While UT's forgone conclusions will have no legal bearing, they will be used to influence Western governments. Indeed, this is UT's plan. They reported on September 23, 2020, that Lord Tariq Ahmad of Wimbledon confirmed the willingness of the UK Government to consider the tribunal closely and to attend the hearings of the tribunal.
Ominously, the UT already has in mind what governments can do with their findings. Its website says that its conclusions "could include, but is not limited to, trade and other sanctions including against individuals, proscribing the sale of technologies, surveillance and medical equipment and the declaration of ineligibility for visas."
This seems an early prescription considering the tribunal hasn't yet taken place. Why would their recommendations already be so negative? Surely, if the UT takes a serious look at claims of genocide and slavery then they will have to conclude that the guilty party is with the plotters in Washington?
Already, Adrien Zenz's well-disseminated pseudo-academic reports on Xinjiang have been discredited. This is also the case with findings from the Australian Strategic Policy Institute (ASPI) that tried to draw up a narrative of the precipitous drop in Uygur birthrates, when Uygurs, who never had to follow the one-child policy, have some of the highest fertility rates in China.
Unsurprisingly, both these sources, just like the WUC, receive funding from right-wing anti-China sources. Zenz is funded by the Washington-created Victims of Communism Memorial Foundation, and ASPI is funded by the military-industrial complex that profits grotesquely from arms sales.
The upcoming tribunal will hear witness testimonies. However, these also have a proven record of being tainted by lies. For example, Sayragul Sauytbay, a Kazakh teaching Mandarin at a re-education center gave testimony in 2018 where she said she did not see any violence. By 2019, as she sought asylum in Sweden, her testimony had changed to include rape, torture, and human experiments.
This tribunal then will be as "independent" as the recent Newslines Institute Report, which came out of the sham Fairfax University.
Undoubtedly, like this report, the UT will make a rehash of existing "evidence," which will include recycled media reports. Indeed, Omer Kanat, Chairman of the WUC, has admitted that the 1 million Uygurs in camps figure came from Western media estimates.
Looking at the assembled UT eight-man panel, there are no China experts on it. Two are businessmen, two have a background in medicine, two have area studies competence, but in Africa and India, there is a former British diplomat and then there is Professor Audrey Osler, who tangentially may provide some expertise.

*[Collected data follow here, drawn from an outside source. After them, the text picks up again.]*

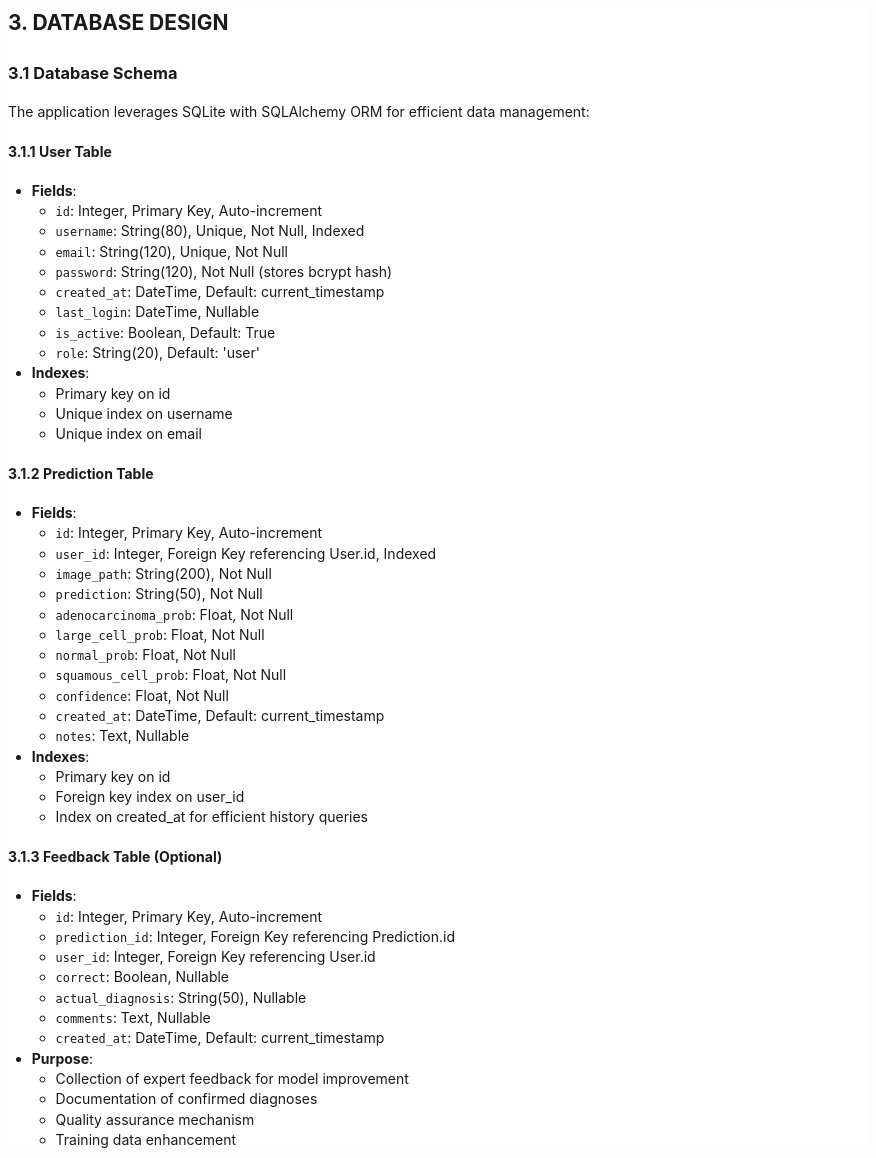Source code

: ## 3. DATABASE DESIGN

### 3.1 Database Schema

The application leverages SQLite with SQLAlchemy ORM for efficient data management:

#### 3.1.1 User Table
- **Fields**:
  - `id`: Integer, Primary Key, Auto-increment
  - `username`: String(80), Unique, Not Null, Indexed
  - `email`: String(120), Unique, Not Null
  - `password`: String(120), Not Null (stores bcrypt hash)
  - `created_at`: DateTime, Default: current_timestamp
  - `last_login`: DateTime, Nullable
  - `is_active`: Boolean, Default: True
  - `role`: String(20), Default: 'user'
- **Indexes**:
  - Primary key on id
  - Unique index on username
  - Unique index on email

#### 3.1.2 Prediction Table
- **Fields**:
  - `id`: Integer, Primary Key, Auto-increment
  - `user_id`: Integer, Foreign Key referencing User.id, Indexed
  - `image_path`: String(200), Not Null
  - `prediction`: String(50), Not Null
  - `adenocarcinoma_prob`: Float, Not Null
  - `large_cell_prob`: Float, Not Null
  - `normal_prob`: Float, Not Null
  - `squamous_cell_prob`: Float, Not Null
  - `confidence`: Float, Not Null
  - `created_at`: DateTime, Default: current_timestamp
  - `notes`: Text, Nullable
- **Indexes**:
  - Primary key on id
  - Foreign key index on user_id
  - Index on created_at for efficient history queries

#### 3.1.3 Feedback Table (Optional)
- **Fields**:
  - `id`: Integer, Primary Key, Auto-increment
  - `prediction_id`: Integer, Foreign Key referencing Prediction.id
  - `user_id`: Integer, Foreign Key referencing User.id
  - `correct`: Boolean, Nullable
  - `actual_diagnosis`: String(50), Nullable
  - `comments`: Text, Nullable
  - `created_at`: DateTime, Default: current_timestamp
- **Purpose**:
  - Collection of expert feedback for model improvement
  - Documentation of confirmed diagnoses
  - Quality assurance mechanism
  - Training data enhancement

As a professor of Human Rights Education and Citizenship, she has written prolifically on European citizenship. However, unlikely will she have any first-hand knowledge of Uygur citizenship as it really is on the ground. As such, she, like others on the panel, will just have to swallow the evidence as presented to them. Through lack of expertise or pre-indoctrinated ideological leanings, this tribunal will get its prerequisite conclusion.
Consequently, the bottom line is this kangaroo tribunal is not independent, it lacks any China expertise, let alone expertise on Xinjiang.
Missing from the panel is an expert who is adroit at understanding the dynamics between the deep-state, academia, think-tanks, the media, and NGOs when it comes to the manipulation of truth in democracies. Missing from the panel is an expert with an understanding of the historical geopolitical game that the panelists are all pawns in.
Thus, the results are predetermined to fit the agenda of Western imperialism and all the while none of the panelists will link their actions today with the atrocity of Western interventions that have ruined lives and human rights in the developing world and which seeks to do the same to China today. This is why the Uygur Tribunal hearing is a farce from start to finish.